■ Problem set:
**A)** According to the page on adversarial images with Keras and TensorFlow, what range does the clip_eps function clip the input values to?
**B)** Tally the rows that contain the string "position", treating case as significant, and give only the number.

■ Passage:

++++

# Implementing adversarial images and attacks with Keras and TensorFlow

In [1]:
# import necessary packages
from tensorflow.keras.optimizers import Adam
from tensorflow.keras.applications import ResNet50
from tensorflow.keras.losses import SparseCategoricalCrossentropy
from tensorflow.keras.applications.resnet50 import decode_predictions
from tensorflow.keras.applications.resnet50 import preprocess_input
import tensorflow as tf
import numpy as np
import argparse
import cv2

* The "SparseCategoricalCrossentropy" computes the categorical cross-entropy loss between the labels and predictions. 
* By using the sparse version implementation of categorical cross-entropy, we do not have to explicitly one-hot encode our class labels like we would if we were using scikit-learn’s LabelBinarizer or Keras/TensorFlow’s to_categorical utility.

### preprocess_image

In [2]:
def preprocess_image(image):
	# swap color channels, resize the input image, and add a batch
	# dimension
	image = cv2.cvtColor(image, cv2.COLOR_BGR2RGB)
	# image = preprocess_input(image)
	image = cv2.resize(image, (224, 224))
	image = np.expand_dims(image, axis=0)
	# return the preprocessed image
	return image

 * leaving out the preprocess_input function call

### simple helper utility, clip_eps
* The goal of this function is to accept an input tensor and then clip any values inside the input to the range [-eps, eps]

In [3]:
def clip_eps(tensor, eps):
	# clip the values of the tensor to a given range and return it
	# a = -eps if i<-eps else eps if i>eps else i
	return tf.clip_by_value(tensor, clip_value_min=-eps,clip_value_max=eps)

### generate_adversaries function, which is the meat of our adversarial attack:
#### This function accepts four required parameters, including an optional fifth one:

* model :  
Our ResNet50 model (you could swap in a different pre-trained model such as VGG16, MobileNet, etc. if you prefer).
* baseImage (tf.constant):  
The original non-perturbed input image that we wish to construct an adversarial attack for, causing our model to misclassify it.
* delta (tf.Variable):  
Our noise vector, which will be added to the baseImage, ultimately causing the misclassification. We’ll update this delta vector by means of gradient descent.
* classIdx (int):  
The integer class label index we obtained by running the predict_normal.py
script.

++++

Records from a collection
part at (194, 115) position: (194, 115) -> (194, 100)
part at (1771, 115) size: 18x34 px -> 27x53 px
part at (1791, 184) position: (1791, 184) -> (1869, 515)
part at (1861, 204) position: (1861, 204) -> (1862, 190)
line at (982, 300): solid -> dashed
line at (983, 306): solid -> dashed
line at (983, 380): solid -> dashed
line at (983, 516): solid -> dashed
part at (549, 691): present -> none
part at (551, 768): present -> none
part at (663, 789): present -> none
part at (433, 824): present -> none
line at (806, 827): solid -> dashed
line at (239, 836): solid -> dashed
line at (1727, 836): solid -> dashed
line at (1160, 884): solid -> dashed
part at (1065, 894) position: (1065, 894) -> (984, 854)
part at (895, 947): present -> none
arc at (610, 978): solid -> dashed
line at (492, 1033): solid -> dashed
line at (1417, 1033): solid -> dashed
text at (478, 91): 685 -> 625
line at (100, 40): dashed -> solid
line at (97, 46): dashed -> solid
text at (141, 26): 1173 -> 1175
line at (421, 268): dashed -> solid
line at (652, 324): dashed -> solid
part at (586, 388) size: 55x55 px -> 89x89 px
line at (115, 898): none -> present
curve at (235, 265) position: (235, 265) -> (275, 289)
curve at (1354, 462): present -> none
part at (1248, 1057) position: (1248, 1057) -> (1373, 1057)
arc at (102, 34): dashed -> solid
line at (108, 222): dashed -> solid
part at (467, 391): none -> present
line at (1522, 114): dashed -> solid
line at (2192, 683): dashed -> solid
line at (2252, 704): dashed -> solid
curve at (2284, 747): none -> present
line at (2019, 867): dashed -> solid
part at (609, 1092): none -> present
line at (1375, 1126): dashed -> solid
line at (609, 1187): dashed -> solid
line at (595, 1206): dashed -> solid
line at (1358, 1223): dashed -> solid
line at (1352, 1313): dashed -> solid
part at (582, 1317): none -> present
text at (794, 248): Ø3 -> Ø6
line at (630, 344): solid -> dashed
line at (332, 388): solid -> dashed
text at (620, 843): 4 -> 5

++++

■ Solutions for each task:
**A)** It clips them to the range [-eps, eps].

**B)** 6